_Record extracts_
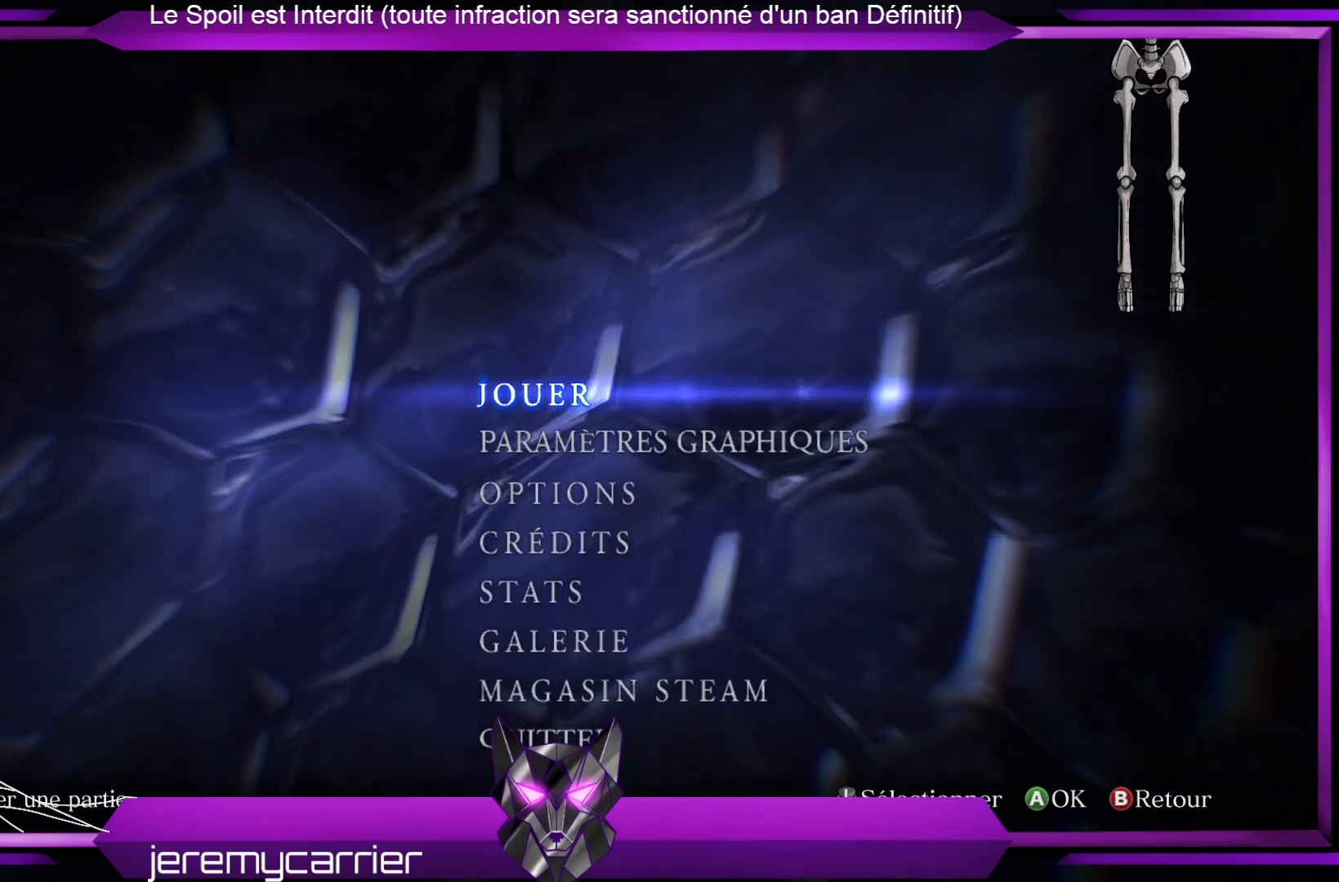
{"buttons": [], "left_stick": "center", "right_stick": "center", "events": [[67, "A", "up"]]}
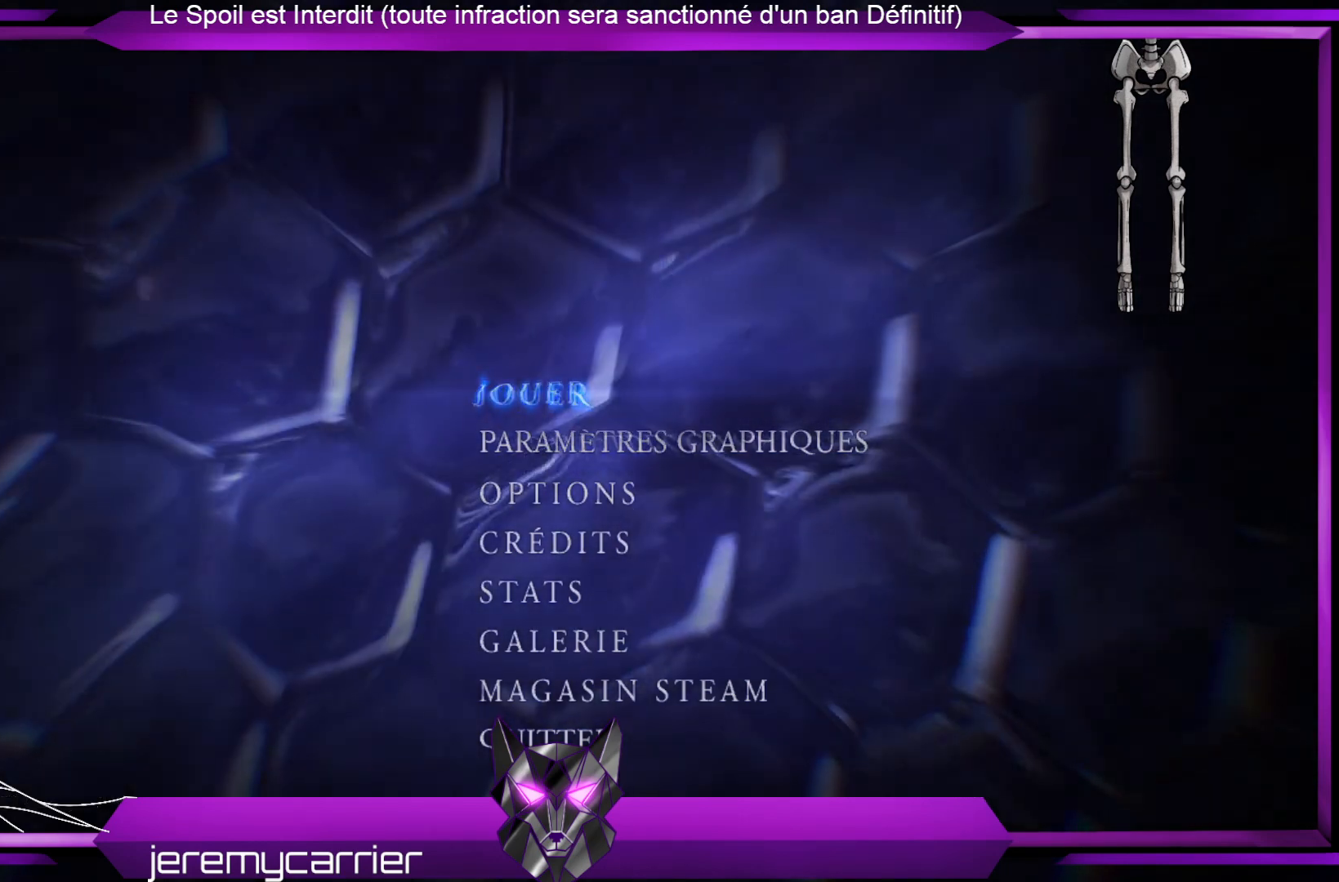
{"buttons": [], "left_stick": "center", "right_stick": "center", "events": []}
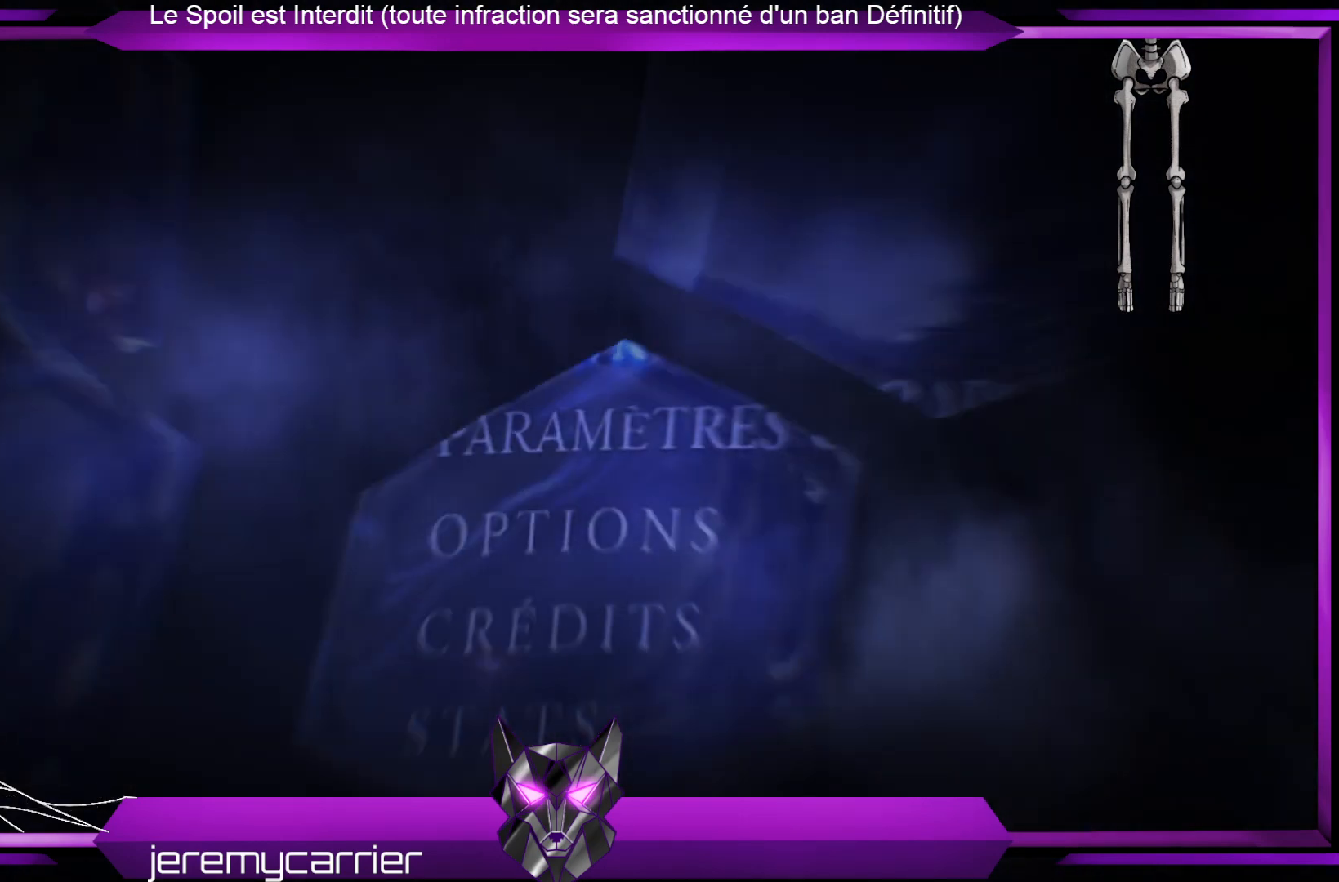
{"buttons": [], "left_stick": "center", "right_stick": "center", "events": []}
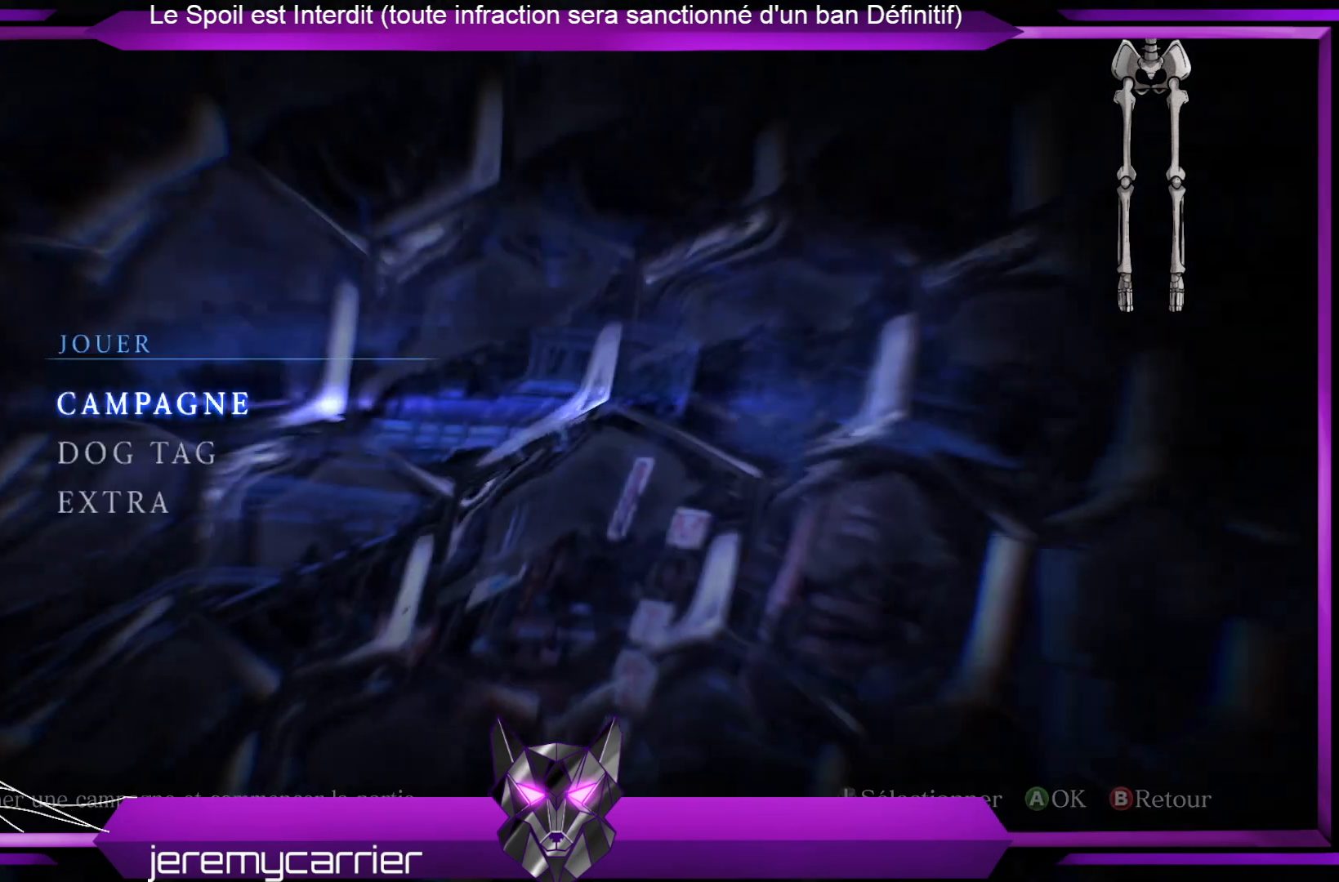
{"buttons": [], "left_stick": "center", "right_stick": "center", "events": []}
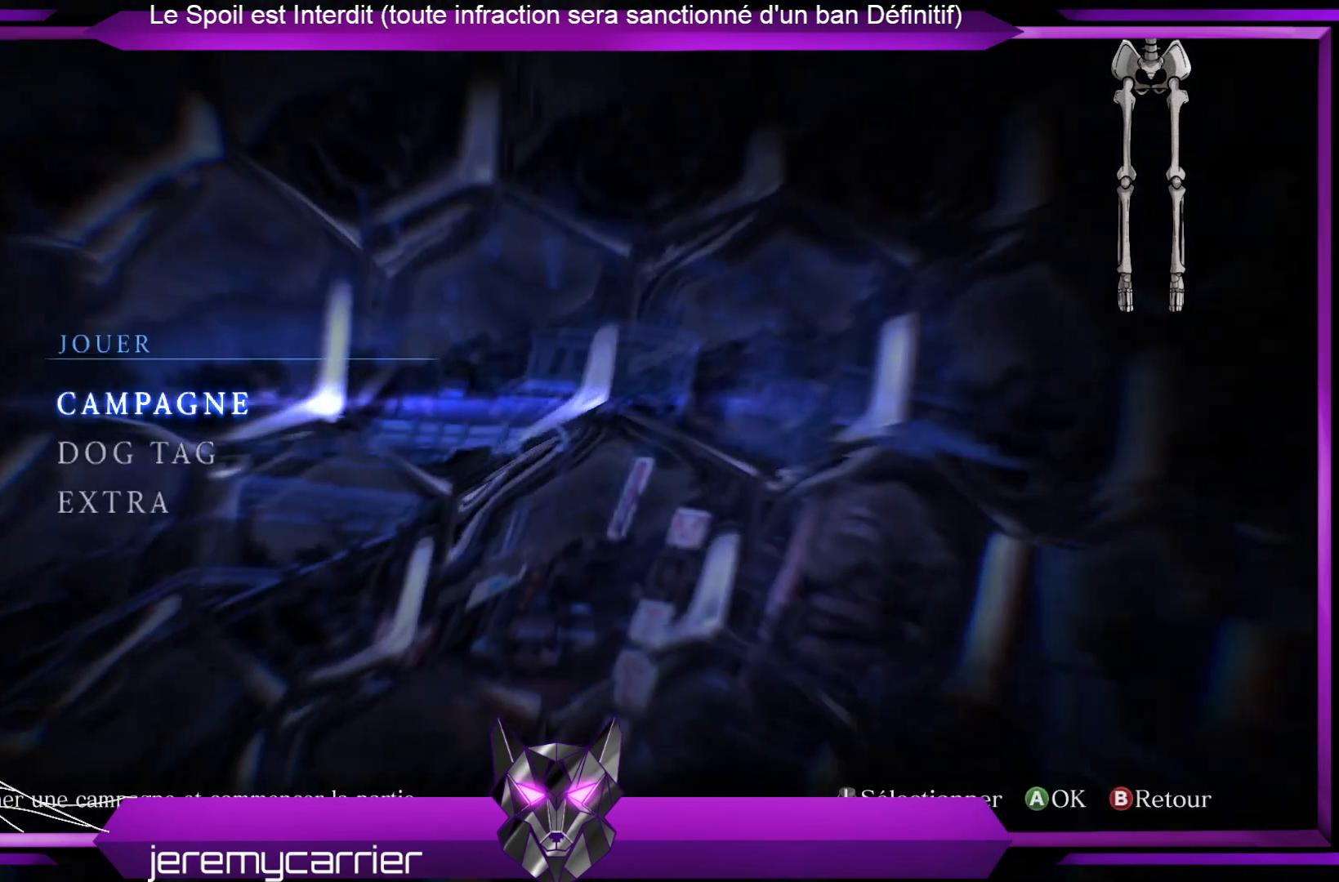
{"buttons": ["A"], "left_stick": "center", "right_stick": "center", "events": [[468, "A", "down"]]}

_Activity_
Return the full listing exactly as written, without any of its images.

_Response_
{"buttons": [], "left_stick": "center", "right_stick": "center", "events": [[67, "A", "up"]]}
{"buttons": [], "left_stick": "center", "right_stick": "center", "events": []}
{"buttons": [], "left_stick": "center", "right_stick": "center", "events": []}
{"buttons": [], "left_stick": "center", "right_stick": "center", "events": []}
{"buttons": ["A"], "left_stick": "center", "right_stick": "center", "events": [[468, "A", "down"]]}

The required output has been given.